Evidence from molecular and animal research and epidemiologic investigations indicates that calcium intake may be inversely related to body weight, possibly through alterations in 1,25-dihydroxyvitamin D(3) [1,25(OH)(2)D(3)] metabolism.


We tested whether energy and substrate metabolism and adipose tissue enzyme messenger RNA (mRNA) expression can be altered by dietary calcium intake in healthy, nonobese, human volunteers consuming an isocaloric diet.


Twelve healthy men [age: 28 +/- 2 y; body mass index (BMI; in kg/m(2)): 25.2 +/- 06] received 3 isocaloric diets [high calcium (1259 +/- 9 mg/d), high dairy (high/high); high calcium (1259 +/- 9 mg/d), low dairy (high/low); and low calcium (349 +/- 8 mg/d), low dairy (low/low)] in a randomized crossover design. At the end of the 7-d dietary periods, 24-h energy expenditure and substrate metabolism were measured, and fat biopsy specimens were obtained to determine mRNA expression in genes involved in the lipolytic and lipogenic pathways.

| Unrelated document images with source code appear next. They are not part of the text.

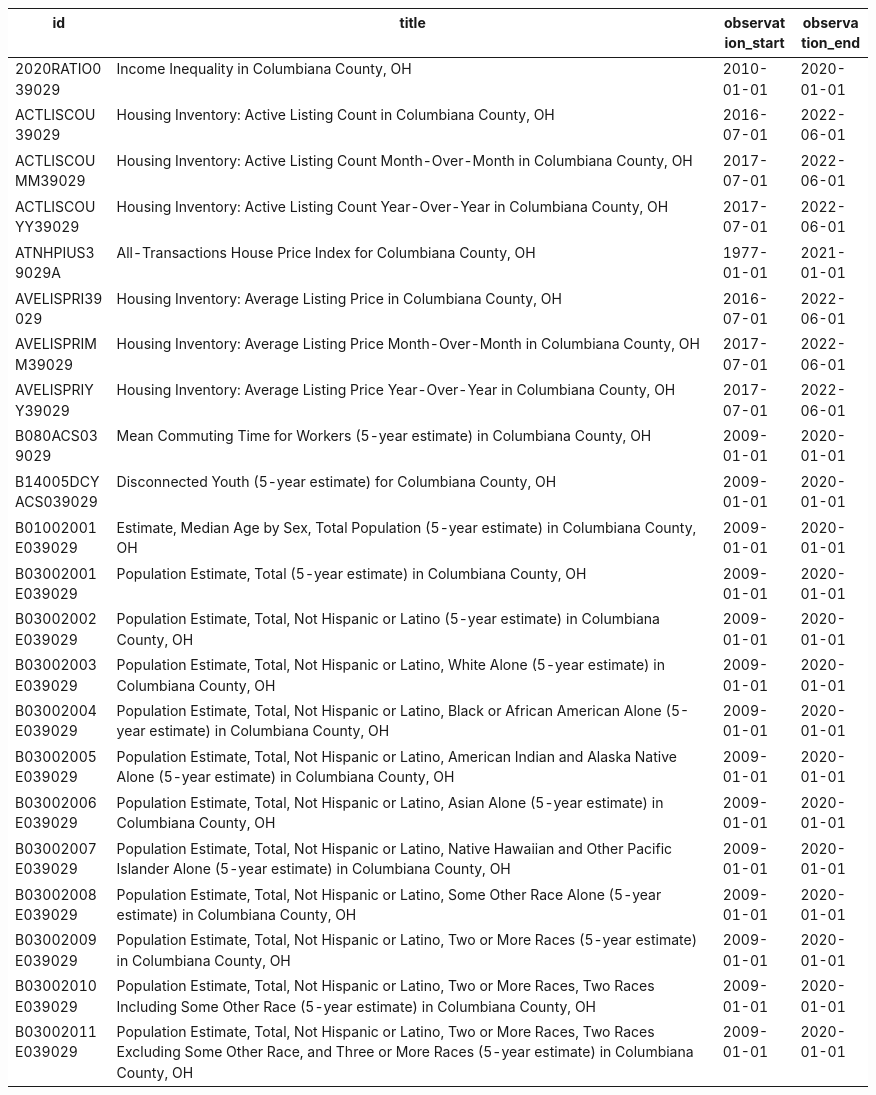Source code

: | id                        | title                                                                                                                                                                          | observation_start   | observation_end   |
|---------------------------|--------------------------------------------------------------------------------------------------------------------------------------------------------------------------------|---------------------|-------------------|
| 2020RATIO039029           | Income Inequality in Columbiana County, OH                                                                                                                                     | 2010-01-01          | 2020-01-01        |
| ACTLISCOU39029            | Housing Inventory: Active Listing Count in Columbiana County, OH                                                                                                               | 2016-07-01          | 2022-06-01        |
| ACTLISCOUMM39029          | Housing Inventory: Active Listing Count Month-Over-Month in Columbiana County, OH                                                                                              | 2017-07-01          | 2022-06-01        |
| ACTLISCOUYY39029          | Housing Inventory: Active Listing Count Year-Over-Year in Columbiana County, OH                                                                                                | 2017-07-01          | 2022-06-01        |
| ATNHPIUS39029A            | All-Transactions House Price Index for Columbiana County, OH                                                                                                                   | 1977-01-01          | 2021-01-01        |
| AVELISPRI39029            | Housing Inventory: Average Listing Price in Columbiana County, OH                                                                                                              | 2016-07-01          | 2022-06-01        |
| AVELISPRIMM39029          | Housing Inventory: Average Listing Price Month-Over-Month in Columbiana County, OH                                                                                             | 2017-07-01          | 2022-06-01        |
| AVELISPRIYY39029          | Housing Inventory: Average Listing Price Year-Over-Year in Columbiana County, OH                                                                                               | 2017-07-01          | 2022-06-01        |
| B080ACS039029             | Mean Commuting Time for Workers (5-year estimate) in Columbiana County, OH                                                                                                     | 2009-01-01          | 2020-01-01        |
| B14005DCYACS039029        | Disconnected Youth (5-year estimate) for Columbiana County, OH                                                                                                                 | 2009-01-01          | 2020-01-01        |
| B01002001E039029          | Estimate, Median Age by Sex, Total Population (5-year estimate) in Columbiana County, OH                                                                                       | 2009-01-01          | 2020-01-01        |
| B03002001E039029          | Population Estimate, Total (5-year estimate) in Columbiana County, OH                                                                                                          | 2009-01-01          | 2020-01-01        |
| B03002002E039029          | Population Estimate, Total, Not Hispanic or Latino (5-year estimate) in Columbiana County, OH                                                                                  | 2009-01-01          | 2020-01-01        |
| B03002003E039029          | Population Estimate, Total, Not Hispanic or Latino, White Alone (5-year estimate) in Columbiana County, OH                                                                     | 2009-01-01          | 2020-01-01        |
| B03002004E039029          | Population Estimate, Total, Not Hispanic or Latino, Black or African American Alone (5-year estimate) in Columbiana County, OH                                                 | 2009-01-01          | 2020-01-01        |
| B03002005E039029          | Population Estimate, Total, Not Hispanic or Latino, American Indian and Alaska Native Alone (5-year estimate) in Columbiana County, OH                                         | 2009-01-01          | 2020-01-01        |
| B03002006E039029          | Population Estimate, Total, Not Hispanic or Latino, Asian Alone (5-year estimate) in Columbiana County, OH                                                                     | 2009-01-01          | 2020-01-01        |
| B03002007E039029          | Population Estimate, Total, Not Hispanic or Latino, Native Hawaiian and Other Pacific Islander Alone (5-year estimate) in Columbiana County, OH                                | 2009-01-01          | 2020-01-01        |
| B03002008E039029          | Population Estimate, Total, Not Hispanic or Latino, Some Other Race Alone (5-year estimate) in Columbiana County, OH                                                           | 2009-01-01          | 2020-01-01        |
| B03002009E039029          | Population Estimate, Total, Not Hispanic or Latino, Two or More Races (5-year estimate) in Columbiana County, OH                                                               | 2009-01-01          | 2020-01-01        |
| B03002010E039029          | Population Estimate, Total, Not Hispanic or Latino, Two or More Races, Two Races Including Some Other Race (5-year estimate) in Columbiana County, OH                          | 2009-01-01          | 2020-01-01        |
| B03002011E039029          | Population Estimate, Total, Not Hispanic or Latino, Two or More Races, Two Races Excluding Some Other Race, and Three or More Races (5-year estimate) in Columbiana County, OH | 2009-01-01          | 2020-01-01        |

The 24-h energy expenditure was 11.8 +/- 0.3, 11.6 +/- 0.3, and 11.7 +/- 0.3 MJ/24 h in the high/high, high/low, and low/low conditions, respectively. Fat oxidation in these conditions was 108 +/- 7, 105 +/- 9, and 100 +/- 6 g/24 h. These differences were not statistically significant. mRNA concentrations of UCP2, FAS, GPDH2, HSL, and PPARG did not differ significantly. Serum 1,25(OH)(2)D(3) concentrations changed from 175 +/- 16 to 138 +/- 15, 181 +/- 23 to 159 +/- 19, and 164 +/- 13 to 198 +/- 19 pmol/L in the high/high, high/low, and low/low conditions, respectively, and was significantly different between the high/high and low/low conditions (P < 0.05).


Altering the dietary calcium content for 7 d does not influence substrate metabolism, energy metabolism, or gene expression in proteins related to fat metabolism, despite significant changes in 1,25(OH)(2)D(3) concentrations.